NC congressional redistricting clarified …
The Charlotte Observer’s Jim Morrill has an excellent piece in today’s paper about congressional redistricting. Opponents of the plan, drafted by the conservative majority in the legislature, say it unfairly splits counties and cities and puts counties together that have nothing in common. (As though this has NEVER been done before, like when The Left called the shots on Jones Street ….)
Morrill points out that in several counties, you have all but a handful of voters in a congressional district. In Sampson County, for instance, all voters — but ONE — are placed in one district. Morrill offers up an explanation for the crazy shape of districts, that has been missing from a lot of coverage of redistricting:
Republicans who control the General Assembly call the map “competitive,” though it’s expected to help GOP candidates at the expense of up to four incumbent Democrats.
However partisan, the process also involves artful math.
The ideal population for each of the 13 congressional districts is 733,499. Court rulings call for “zero deviation,” meaning districts have to be virtually equal in size.
Under the GOP plan, seven districts are right at the ideal. Five others have 744,498 people.
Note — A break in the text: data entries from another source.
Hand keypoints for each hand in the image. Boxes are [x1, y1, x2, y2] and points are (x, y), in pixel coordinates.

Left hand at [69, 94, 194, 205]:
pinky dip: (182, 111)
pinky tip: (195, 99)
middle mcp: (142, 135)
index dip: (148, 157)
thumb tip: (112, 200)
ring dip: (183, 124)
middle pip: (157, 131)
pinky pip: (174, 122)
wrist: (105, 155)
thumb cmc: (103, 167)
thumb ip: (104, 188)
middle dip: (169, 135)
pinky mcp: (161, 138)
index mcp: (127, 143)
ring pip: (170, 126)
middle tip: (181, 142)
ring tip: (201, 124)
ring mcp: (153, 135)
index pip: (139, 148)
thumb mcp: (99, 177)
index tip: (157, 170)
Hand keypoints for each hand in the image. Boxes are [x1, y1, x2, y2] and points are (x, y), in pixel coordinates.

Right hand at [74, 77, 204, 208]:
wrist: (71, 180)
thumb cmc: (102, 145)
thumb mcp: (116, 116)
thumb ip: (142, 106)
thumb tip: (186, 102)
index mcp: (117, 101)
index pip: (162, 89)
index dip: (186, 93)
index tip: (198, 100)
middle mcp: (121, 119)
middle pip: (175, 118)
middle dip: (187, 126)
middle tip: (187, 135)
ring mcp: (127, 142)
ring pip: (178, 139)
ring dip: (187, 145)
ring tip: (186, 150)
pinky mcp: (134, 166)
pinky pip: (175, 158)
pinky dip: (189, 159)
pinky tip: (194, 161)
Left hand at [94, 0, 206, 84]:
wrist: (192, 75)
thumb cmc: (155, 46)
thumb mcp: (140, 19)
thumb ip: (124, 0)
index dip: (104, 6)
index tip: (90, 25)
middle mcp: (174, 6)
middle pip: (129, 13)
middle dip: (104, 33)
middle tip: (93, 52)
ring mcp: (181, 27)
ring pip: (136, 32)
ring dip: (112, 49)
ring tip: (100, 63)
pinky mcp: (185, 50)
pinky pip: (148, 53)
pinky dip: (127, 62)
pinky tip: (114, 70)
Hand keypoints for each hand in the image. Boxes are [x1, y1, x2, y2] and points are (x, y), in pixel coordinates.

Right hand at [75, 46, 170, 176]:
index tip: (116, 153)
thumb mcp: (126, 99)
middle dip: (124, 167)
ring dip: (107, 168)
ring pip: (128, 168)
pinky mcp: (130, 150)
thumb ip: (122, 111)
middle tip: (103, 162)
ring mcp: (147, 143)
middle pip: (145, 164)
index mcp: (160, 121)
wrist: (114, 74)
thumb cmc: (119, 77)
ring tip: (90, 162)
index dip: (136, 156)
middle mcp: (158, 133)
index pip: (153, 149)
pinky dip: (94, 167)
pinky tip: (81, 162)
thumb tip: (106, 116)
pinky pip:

One has 733,500. So for mapmakers, North Carolina’s 289,000 census blocks were like a jigsaw puzzle with no single solution.
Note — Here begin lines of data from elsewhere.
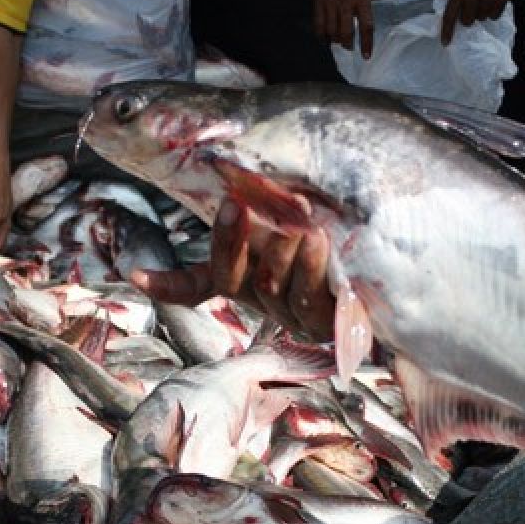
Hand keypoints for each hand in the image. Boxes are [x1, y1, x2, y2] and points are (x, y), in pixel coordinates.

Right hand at [131, 201, 336, 340]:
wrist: (388, 233)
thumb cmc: (325, 215)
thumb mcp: (279, 207)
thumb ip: (242, 207)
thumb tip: (165, 228)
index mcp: (246, 275)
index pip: (201, 284)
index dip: (168, 285)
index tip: (135, 275)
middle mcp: (265, 296)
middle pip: (236, 279)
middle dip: (235, 241)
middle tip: (240, 202)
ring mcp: (296, 311)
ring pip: (273, 289)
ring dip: (284, 252)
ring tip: (300, 219)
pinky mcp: (330, 321)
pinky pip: (311, 301)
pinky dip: (312, 268)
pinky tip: (316, 239)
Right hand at [313, 0, 375, 58]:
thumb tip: (363, 13)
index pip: (366, 27)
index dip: (367, 44)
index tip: (366, 56)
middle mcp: (346, 3)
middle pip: (346, 34)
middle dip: (348, 45)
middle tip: (350, 48)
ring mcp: (330, 3)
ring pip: (331, 32)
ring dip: (335, 41)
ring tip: (338, 43)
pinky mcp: (318, 1)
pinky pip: (318, 24)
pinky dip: (321, 35)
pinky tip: (324, 38)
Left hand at [441, 0, 524, 45]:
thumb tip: (449, 8)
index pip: (450, 15)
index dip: (447, 31)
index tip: (446, 42)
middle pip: (468, 21)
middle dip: (469, 16)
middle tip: (473, 5)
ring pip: (482, 18)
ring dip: (482, 12)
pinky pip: (495, 15)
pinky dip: (493, 10)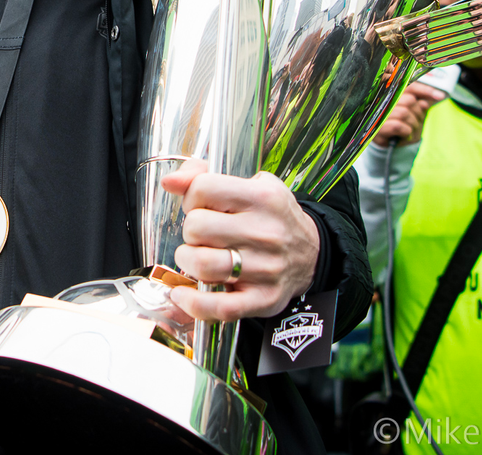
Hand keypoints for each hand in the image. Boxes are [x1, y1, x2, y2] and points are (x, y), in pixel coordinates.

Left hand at [162, 158, 320, 322]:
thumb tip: (170, 182)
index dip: (192, 197)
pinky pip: (218, 307)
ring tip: (197, 258)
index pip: (203, 188)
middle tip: (202, 235)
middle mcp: (265, 232)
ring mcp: (265, 268)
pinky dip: (194, 304)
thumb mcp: (249, 185)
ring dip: (188, 261)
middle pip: (196, 228)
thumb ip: (204, 175)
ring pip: (202, 264)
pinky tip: (184, 295)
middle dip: (190, 231)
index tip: (200, 206)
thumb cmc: (271, 217)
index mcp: (262, 197)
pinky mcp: (263, 299)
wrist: (312, 253)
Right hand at [372, 82, 443, 146]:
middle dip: (418, 114)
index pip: (410, 87)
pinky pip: (398, 126)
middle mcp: (382, 101)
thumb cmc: (405, 124)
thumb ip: (423, 101)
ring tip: (411, 129)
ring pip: (404, 114)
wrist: (393, 143)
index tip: (440, 96)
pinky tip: (405, 134)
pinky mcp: (377, 127)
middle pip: (408, 101)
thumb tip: (437, 95)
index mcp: (392, 93)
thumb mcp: (416, 112)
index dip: (425, 90)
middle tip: (416, 122)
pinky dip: (406, 132)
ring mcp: (378, 114)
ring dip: (413, 125)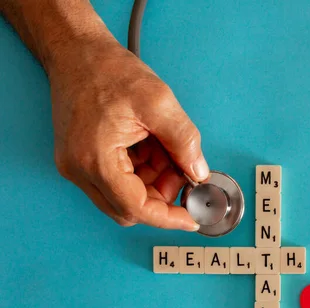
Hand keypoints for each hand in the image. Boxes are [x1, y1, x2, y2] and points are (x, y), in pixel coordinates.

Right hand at [50, 38, 207, 230]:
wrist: (77, 52)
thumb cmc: (109, 70)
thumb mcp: (159, 102)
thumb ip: (184, 142)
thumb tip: (199, 173)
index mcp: (95, 159)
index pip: (135, 208)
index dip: (168, 218)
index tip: (191, 218)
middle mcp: (79, 170)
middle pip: (128, 208)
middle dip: (162, 197)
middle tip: (184, 172)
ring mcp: (77, 166)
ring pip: (124, 197)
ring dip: (153, 183)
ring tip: (168, 152)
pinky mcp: (82, 160)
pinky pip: (116, 181)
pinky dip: (141, 173)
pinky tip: (153, 148)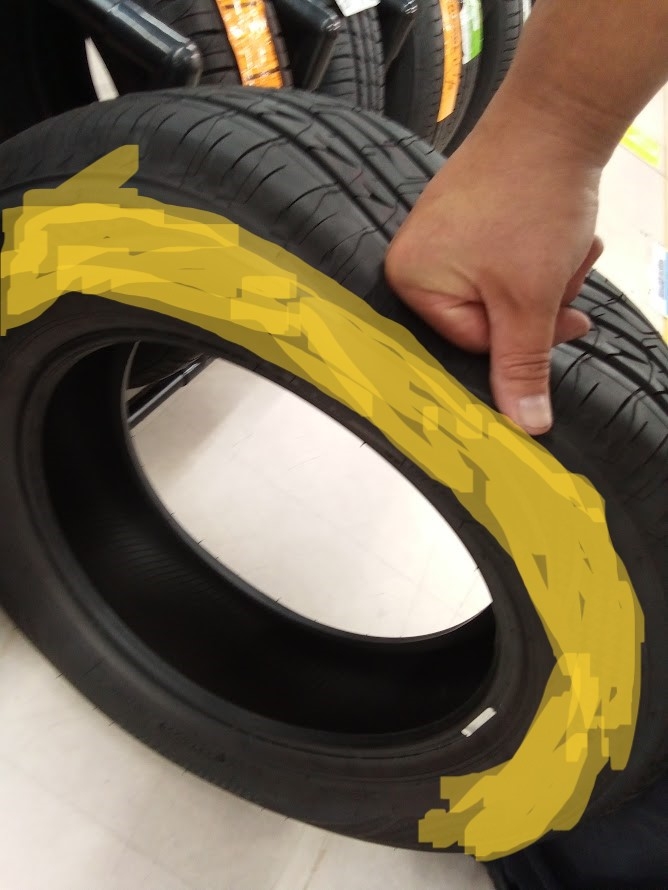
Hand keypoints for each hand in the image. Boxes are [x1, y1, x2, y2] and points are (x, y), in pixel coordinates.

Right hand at [385, 112, 603, 435]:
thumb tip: (523, 426)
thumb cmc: (530, 196)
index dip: (524, 333)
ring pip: (503, 292)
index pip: (472, 343)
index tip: (559, 314)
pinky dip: (538, 255)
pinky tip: (555, 231)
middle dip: (539, 304)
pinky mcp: (468, 218)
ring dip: (546, 279)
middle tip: (562, 272)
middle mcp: (416, 259)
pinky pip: (504, 261)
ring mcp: (441, 235)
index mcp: (410, 280)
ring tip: (564, 244)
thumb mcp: (529, 298)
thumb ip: (523, 367)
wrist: (557, 116)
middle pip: (488, 319)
Morrill quotes Senator Bob Rucho (R), chairman of the redistricting effort, saying that the ONE Sampson County voter left in the 3rd district will likely be moved, so as to protect the confidentiality of her voting choices:
“There are hundreds of thousands of census blocks and one of them could have been misplaced, and hopefully those are things we’ll be able to correct as long as it’s not a ‘zero deviation’ issue,” he said. “If it’s a ‘zero deviation’ issue, there’s not a darn thing we can do about it.”